* _MATERIAL FOR THE TASK_:

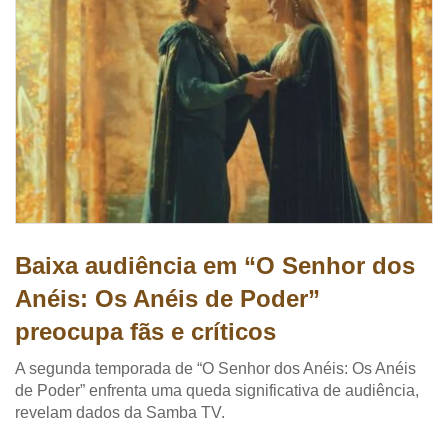
Baixa audiência em “O Senhor dos
Anéis: Os Anéis de Poder”
preocupa fãs e críticos
A segunda temporada de “O Senhor dos Anéis: Os Anéis
de Poder” enfrenta uma queda significativa de audiência,
revelam dados da Samba TV.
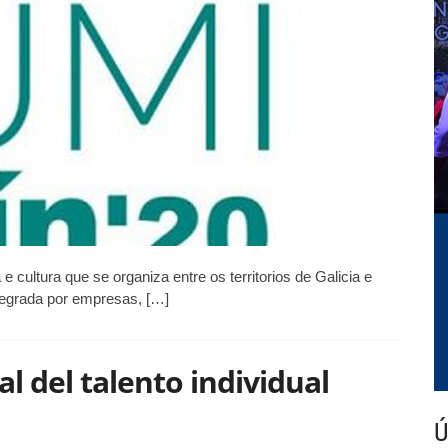
de
música
entre
Galicia
e
Portugal
cultura que se organiza entre os territorios de Galicia e
tegrada por empresas, […]
l del talento individual
Ú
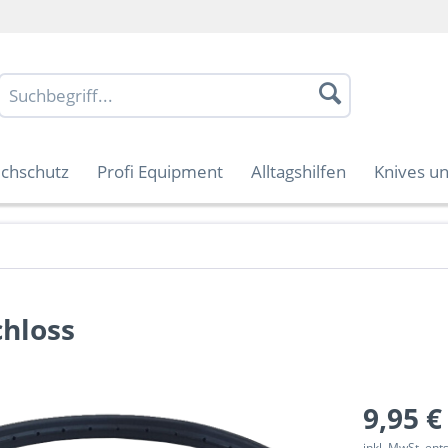
uchschutz
Profi Equipment
Alltagshilfen
Knives un
chloss
9,95 €
inkl. MwSt. en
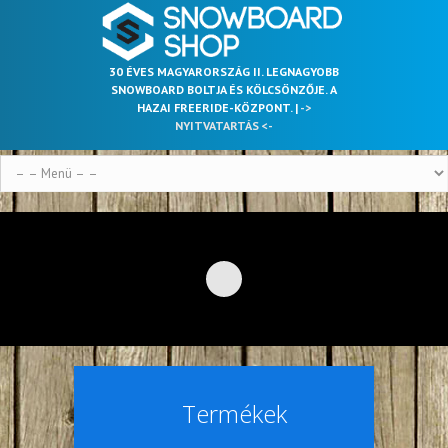
30 ÉVES MAGYARORSZÁG II. LEGNAGYOBB
SNOWBOARD BOLTJA ÉS KÖLCSÖNZŐJE. A
HAZAI FREERIDE-KÖZPONT. |
->
NYITVATARTÁS <-
Termékek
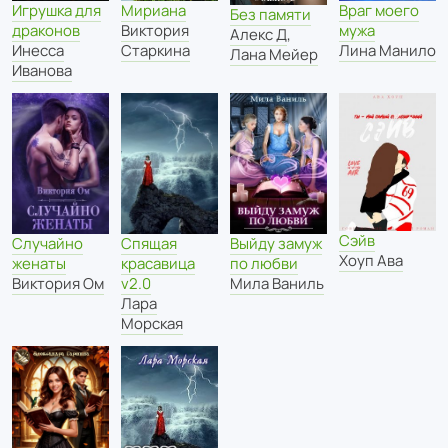
Игрушка для
Мириана
Враг моего
Без памяти
драконов
Виктория
мужа
Алекс Д
,
Инесса
Старкина
Лина Манило
Лана Мейер
Иванова
Сэйв
Спящая
Случайно
Выйду замуж
Хоуп Ава
красавица
женаты
по любви
v2.0
Виктория Ом
Мила Ваниль
Лара
Морская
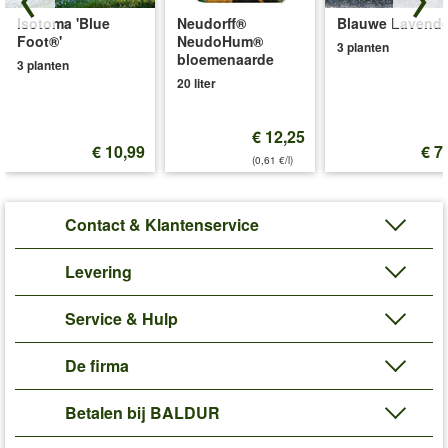
gehaald. (Allium cepa)
Isotoma 'Blue
Neudorff®
Blauwe Lavende
Foot®'
NeudoHum®
Art.nr.:
9985
3 planten
bloemenaarde
3 planten
Levering omvat:
bolgrootte 14/21 cm
20 liter
'Pootui'
Plant- en Verzorgingstips
€ 12,25
€ 10,99
€ 7
(0,61 €/l)
Contact & Klantenservice
Levering
Service & Hulp
De firma
Betalen bij BALDUR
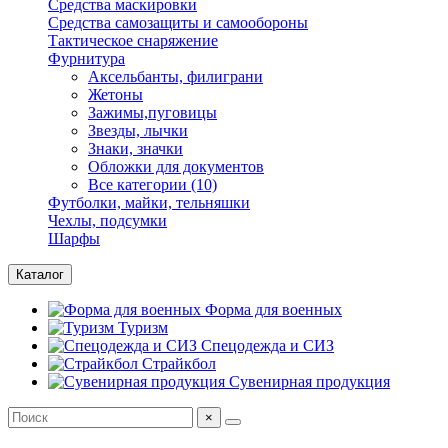
Средства маскировки
Средства самозащиты и самообороны
Тактическое снаряжение
Фурнитура
Аксельбанты, филиграни
Жетоны
Зажимы,пуговицы
Звезды, лычки
Знаки, значки
Обложки для документов
Все категории (10)
Футболки, майки, тельняшки
Чехлы, подсумки
Шарфы
Каталог
Форма для военных
Туризм
Спецодежда и СИЗ
Страйкбол
Сувенирная продукция
×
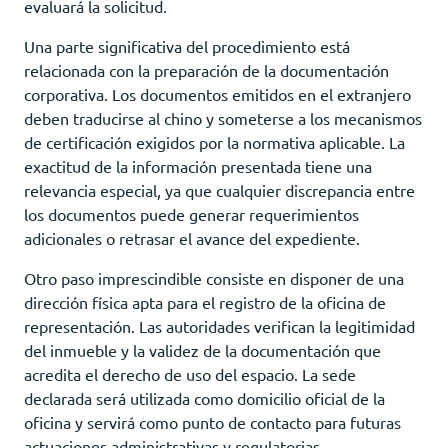
evaluará la solicitud.
Una parte significativa del procedimiento está
relacionada con la preparación de la documentación
corporativa. Los documentos emitidos en el extranjero
deben traducirse al chino y someterse a los mecanismos
de certificación exigidos por la normativa aplicable. La
exactitud de la información presentada tiene una
relevancia especial, ya que cualquier discrepancia entre
los documentos puede generar requerimientos
adicionales o retrasar el avance del expediente.
Otro paso imprescindible consiste en disponer de una
dirección física apta para el registro de la oficina de
representación. Las autoridades verifican la legitimidad
del inmueble y la validez de la documentación que
acredita el derecho de uso del espacio. La sede
declarada será utilizada como domicilio oficial de la
oficina y servirá como punto de contacto para futuras
actuaciones administrativas y regulatorias.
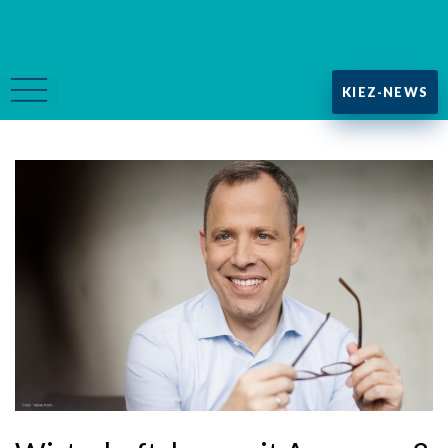
KIEZ-NEWS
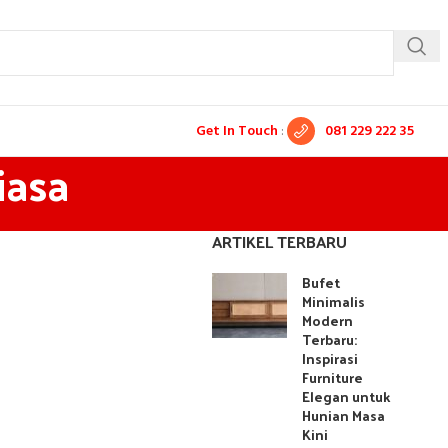
Get In Touch
:
081 229 222 35
iasa
ARTIKEL TERBARU
Bufet
Minimalis
Modern
Terbaru:
Inspirasi
Furniture
Elegan untuk
Hunian Masa
Kini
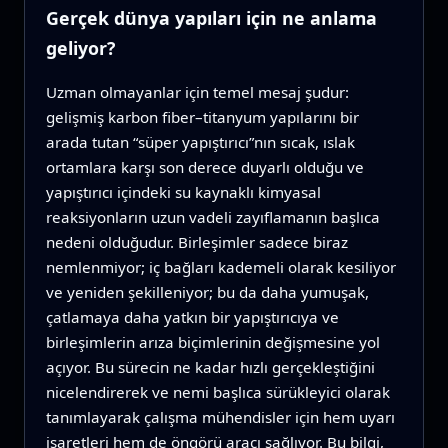
Gerçek dünya yapıları için ne anlama
geliyor?
Uzman olmayanlar için temel mesaj şudur:
gelişmiş karbon fiber–titanyum yapılarını bir
arada tutan “süper yapıştırıcı”nın sıcak, ıslak
ortamlara karşı son derece duyarlı olduğu ve
yapıştırıcı içindeki su kaynaklı kimyasal
reaksiyonların uzun vadeli zayıflamanın başlıca
nedeni olduğudur. Birleşimler sadece biraz
nemlenmiyor; iç bağları kademeli olarak kesiliyor
ve yeniden şekilleniyor; bu da daha yumuşak,
çatlamaya daha yatkın bir yapıştırıcıya ve
birleşimlerin arıza biçimlerinin değişmesine yol
açıyor. Bu sürecin ne kadar hızlı gerçekleştiğini
nicelendirerek ve nemi başlıca sürükleyici olarak
tanımlayarak çalışma mühendisler için hem uyarı
işaretleri hem de öngörü aracı sağlıyor. Bu bilgi,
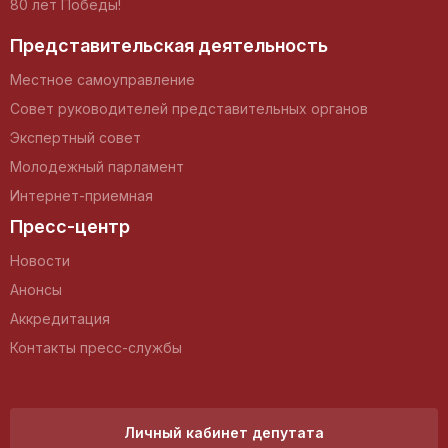
80 лет Победы!
Представительская деятельность
Местное самоуправление
Совет руководителей представительных органов
Экспертный совет
Молодежный парламент
Интернет-приемная
Пресс-центр
Новости
Анонсы
Аккредитация
Контакты пресс-службы
Личный кабинет депутата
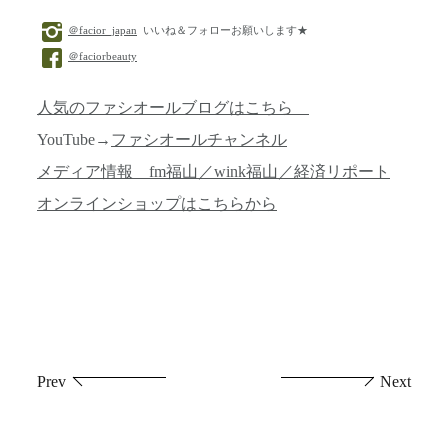
＠facior_japan
いいね＆フォローお願いします★
＠faciorbeauty
人気のファシオールブログはこちら
YouTube→
ファシオールチャンネル
メディア情報 fm福山／wink福山／経済リポート
オンラインショップはこちらから
投
Prev
Next
稿
ナ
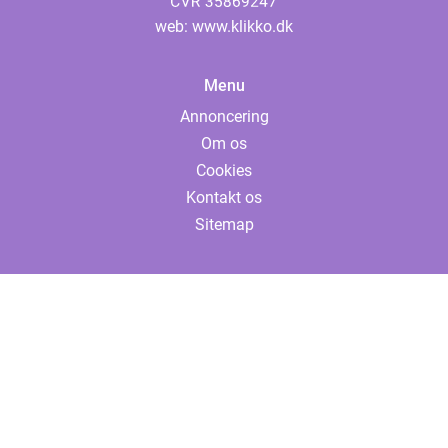
web:
www.klikko.dk
Menu
Annoncering
Om os
Cookies
Kontakt os
Sitemap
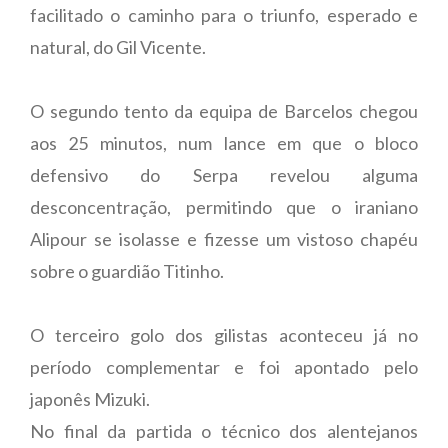
facilitado o caminho para o triunfo, esperado e
natural, do Gil Vicente.
O segundo tento da equipa de Barcelos chegou
aos 25 minutos, num lance em que o bloco
defensivo do Serpa revelou alguma
desconcentração, permitindo que o iraniano
Alipour se isolasse e fizesse um vistoso chapéu
sobre o guardião Titinho.
O terceiro golo dos gilistas aconteceu já no
período complementar e foi apontado pelo
japonês Mizuki.
No final da partida o técnico dos alentejanos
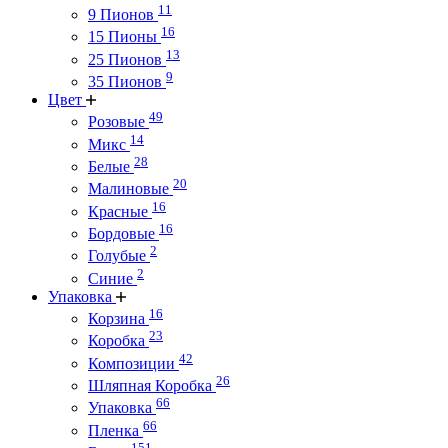
11
9 Пионов
16
15 Пионы
13
25 Пионов
9
35 Пионов
Цвет
49
Розовые
14
Микс
28
Белые
20
Малиновые
16
Красные
16
Бордовые
2
Голубые
2
Синие
Упаковка
16
Корзина
23
Коробка
42
Композиции
26
Шляпная Коробка
66
Упаковка
66
Пленка
151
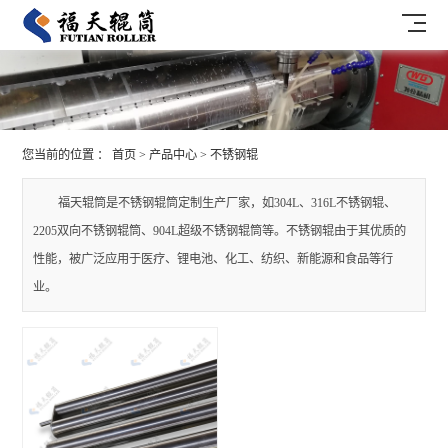
您当前的位置 ：
首页
>
产品中心
>
不锈钢辊
福天辊筒是不锈钢辊筒定制生产厂家，如304L、316L不锈钢辊、
2205双向不锈钢辊筒、904L超级不锈钢辊筒等。不锈钢辊由于其优质的
性能，被广泛应用于医疗、锂电池、化工、纺织、新能源和食品等行
业。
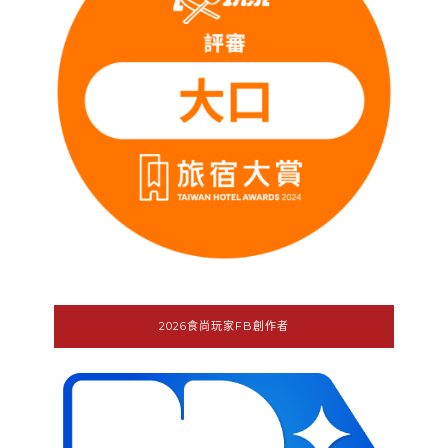
2026食尚玩家FB創作者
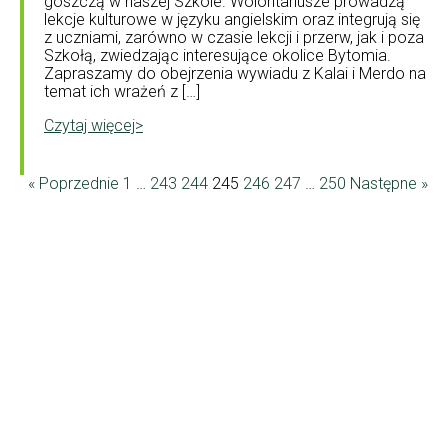
goszczą w naszej Szkole. Wolontariusze prowadzą
lekcje kulturowe w języku angielskim oraz integrują się
z uczniami, zarówno w czasie lekcji i przerw, jak i poza
Szkołą, zwiedzając interesujące okolice Bytomia.
Zapraszamy do obejrzenia wywiadu z Kalai i Merdo na
temat ich wrażeń z […]
Czytaj więcej>
« Poprzednie
1
…
243
244
245
246
247
…
250
Następne »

* _WHAT IS NEEDED_:
Reprint every record exactly and skip the pictures.

* _FINISHED EXERCISE_:
Baixa audiência em “O Senhor dos
Anéis: Os Anéis de Poder”
preocupa fãs e críticos
A segunda temporada de “O Senhor dos Anéis: Os Anéis
de Poder” enfrenta uma queda significativa de audiência,
revelam dados da Samba TV.
de
música
entre
Galicia
e
Portugal
cultura que se organiza entre os territorios de Galicia e
tegrada por empresas, […]
l del talento individual
Ú
uchschutz
Profi Equipment
Alltagshilfen
Knives un
chloss
9,95 €
inkl. MwSt. en
30 ÉVES MAGYARORSZÁG II. LEGNAGYOBB
SNOWBOARD BOLTJA ÉS KÖLCSÖNZŐJE. A
HAZAI FREERIDE-KÖZPONT. |
->
NYITVATARTÁS <-
Termékek
Игрушка для
Мириана
Враг моего
Без памяти
драконов
Виктория
мужа
Алекс Д
,
Инесса
Старкина
Лина Манило
Лана Мейер
Иванова
Сэйв
Спящая
Случайно
Выйду замуж
Хоуп Ава
красавица
женаты
по любви
v2.0
Виктория Ом
Мила Ваниль
Лара
Морская
gehaald. (Allium cepa)
Isotoma 'Blue
Neudorff®
Blauwe Lavende
Foot®'
NeudoHum®
Art.nr.:
9985
3 planten
bloemenaarde
3 planten
Levering omvat:
bolgrootte 14/21 cm
20 liter
'Pootui'
Plant- en Verzorgingstips
€ 12,25
€ 10,99
€ 7
(0,61 €/l)
Contact & Klantenservice
Levering
Service & Hulp
De firma
Betalen bij BALDUR
Средства маскировки
Средства самозащиты и самообороны
Тактическое снаряжение
Фурнитура
Аксельбанты, филиграни
Жетоны
Зажимы,пуговицы
Звезды, лычки
Знаки, значки
Обложки для документов
Все категории (10)
Футболки, майки, тельняшки
Чехлы, подсумки
Шарфы
Каталог
Форма для военных
Туризм
Спецодежда и СИЗ
Страйкбол
Сувенирная продукция
×
evaluará la solicitud.
Una parte significativa del procedimiento está
relacionada con la preparación de la documentación
corporativa. Los documentos emitidos en el extranjero
deben traducirse al chino y someterse a los mecanismos
de certificación exigidos por la normativa aplicable. La
exactitud de la información presentada tiene una
relevancia especial, ya que cualquier discrepancia entre
los documentos puede generar requerimientos
adicionales o retrasar el avance del expediente.
Otro paso imprescindible consiste en disponer de una
dirección física apta para el registro de la oficina de
representación. Las autoridades verifican la legitimidad
del inmueble y la validez de la documentación que
acredita el derecho de uso del espacio. La sede
declarada será utilizada como domicilio oficial de la
oficina y servirá como punto de contacto para futuras
actuaciones administrativas y regulatorias.
KIEZ-NEWS
Get In Touch
:
081 229 222 35
iasa
ARTIKEL TERBARU
Bufet
Minimalis
Modern
Terbaru:
Inspirasi
Furniture
Elegan untuk
Hunian Masa
Kini
Gerçek dünya yapıları için ne anlama
geliyor?
Uzman olmayanlar için temel mesaj şudur:
gelişmiş karbon fiber–titanyum yapılarını bir
arada tutan “süper yapıştırıcı”nın sıcak, ıslak
ortamlara karşı son derece duyarlı olduğu ve
yapıştırıcı içindeki su kaynaklı kimyasal
reaksiyonların uzun vadeli zayıflamanın başlıca
nedeni olduğudur. Birleşimler sadece biraz
nemlenmiyor; iç bağları kademeli olarak kesiliyor
ve yeniden şekilleniyor; bu da daha yumuşak,
çatlamaya daha yatkın bir yapıştırıcıya ve
birleşimlerin arıza biçimlerinin değişmesine yol
açıyor. Bu sürecin ne kadar hızlı gerçekleştiğini
nicelendirerek ve nemi başlıca sürükleyici olarak
tanımlayarak çalışma mühendisler için hem uyarı
işaretleri hem de öngörü aracı sağlıyor. Bu bilgi,
80 лет Победы!
Представительская деятельность
Местное самоуправление
Совет руководителей представительных органов
Экспертный совет
Молодежный парламент
Интернет-приемная
Пресс-центр
Новости
Анонсы
Аккредитация
Контакты пресс-службы
Личный кабинет депутата
＠facior_japan
いいね＆フォローお願いします★
＠faciorbeauty
人気のファシオールブログはこちら
YouTube→
ファシオールチャンネル
メディア情報 fm福山／wink福山／経済リポート
オンラインショップはこちらから
投
Prev
Next
稿
ナ
web:
www.klikko.dk
Menu
Annoncering
Om os
Cookies
Kontakt os
Sitemap
facilitado o caminho para o triunfo, esperado e
natural, do Gil Vicente.
O segundo tento da equipa de Barcelos chegou
aos 25 minutos, num lance em que o bloco
defensivo do Serpa revelou alguma
desconcentração, permitindo que o iraniano
Alipour se isolasse e fizesse um vistoso chapéu
sobre o guardião Titinho.
O terceiro golo dos gilistas aconteceu já no
período complementar e foi apontado pelo
japonês Mizuki.
No final da partida o técnico dos alentejanos
11
9 Пионов
16
15 Пионы
13
25 Пионов
9
35 Пионов
Цвет
49
Розовые
14
Микс
28
Белые
20
Малиновые
16
Красные
16
Бордовые
2
Голубые
2
Синие
Упаковка
16
Корзина
23
Коробка
42
Композиции
26
Шляпная Коробка
66
Упаковка
66
Пленка
151
您当前的位置 ：
首页
>
产品中心
>
不锈钢辊
福天辊筒是不锈钢辊筒定制生产厂家，如304L、316L不锈钢辊、
2205双向不锈钢辊筒、904L超级不锈钢辊筒等。不锈钢辊由于其优质的
性能，被广泛应用于医疗、锂电池、化工、纺织、新能源和食品等行
业。
2026食尚玩家FB創作者
goszczą w naszej Szkole. Wolontariusze prowadzą
lekcje kulturowe w języku angielskim oraz integrują się
z uczniami, zarówno w czasie lekcji i przerw, jak i poza
Szkołą, zwiedzając interesujące okolice Bytomia.
Zapraszamy do obejrzenia wywiadu z Kalai i Merdo na
temat ich wrażeń z […]
Czytaj więcej>
« Poprzednie
1
…
243
244
245
246
247
…
250
Następne »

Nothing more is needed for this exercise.